[[ EXTRACTED ENTRIES, beginning ]]
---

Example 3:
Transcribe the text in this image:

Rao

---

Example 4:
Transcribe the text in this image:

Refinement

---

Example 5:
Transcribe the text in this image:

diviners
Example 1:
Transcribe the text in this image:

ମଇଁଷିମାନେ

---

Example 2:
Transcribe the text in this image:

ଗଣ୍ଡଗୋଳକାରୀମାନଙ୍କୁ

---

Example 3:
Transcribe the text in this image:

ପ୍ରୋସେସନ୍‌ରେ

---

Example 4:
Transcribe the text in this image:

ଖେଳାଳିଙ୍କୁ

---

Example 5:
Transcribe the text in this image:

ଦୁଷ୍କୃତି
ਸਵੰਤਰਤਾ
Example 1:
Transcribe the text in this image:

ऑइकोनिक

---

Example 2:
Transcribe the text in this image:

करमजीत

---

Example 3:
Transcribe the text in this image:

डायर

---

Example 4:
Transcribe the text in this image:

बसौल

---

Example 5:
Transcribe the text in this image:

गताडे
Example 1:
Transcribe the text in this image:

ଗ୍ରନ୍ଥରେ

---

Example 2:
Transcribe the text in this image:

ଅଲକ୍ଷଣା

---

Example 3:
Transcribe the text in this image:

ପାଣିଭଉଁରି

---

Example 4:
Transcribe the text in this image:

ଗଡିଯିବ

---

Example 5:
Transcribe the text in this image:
[[ EXTRACTED ENTRIES, end ]]
AIM OF THE EXERCISE: Without omission, retype the full listing shown above.

TASK RESULT:
---

Example 3:
Transcribe the text in this image:

Rao

---

Example 4:
Transcribe the text in this image:

Refinement

---

Example 5:
Transcribe the text in this image:

diviners
Example 1:
Transcribe the text in this image:

ମଇଁଷିମାନେ

---

Example 2:
Transcribe the text in this image:

ଗଣ୍ଡଗୋଳକାରୀମାନଙ୍କୁ

---

Example 3:
Transcribe the text in this image:

ପ୍ରୋସେସନ୍‌ରେ

---

Example 4:
Transcribe the text in this image:

ଖେଳାଳିଙ୍କୁ

---

Example 5:
Transcribe the text in this image:

ଦୁଷ୍କୃତି
ਸਵੰਤਰਤਾ
Example 1:
Transcribe the text in this image:

ऑइकोनिक

---

Example 2:
Transcribe the text in this image:

करमजीत

---

Example 3:
Transcribe the text in this image:

डायर

---

Example 4:
Transcribe the text in this image:

बसौल

---

Example 5:
Transcribe the text in this image:

गताडे
Example 1:
Transcribe the text in this image:

ଗ୍ରନ୍ଥରେ

---

Example 2:
Transcribe the text in this image:

ଅଲକ୍ଷଣା

---

Example 3:
Transcribe the text in this image:

ପାଣିଭଉଁରି

---

Example 4:
Transcribe the text in this image:

ଗଡିଯିବ

---

Example 5:
Transcribe the text in this image:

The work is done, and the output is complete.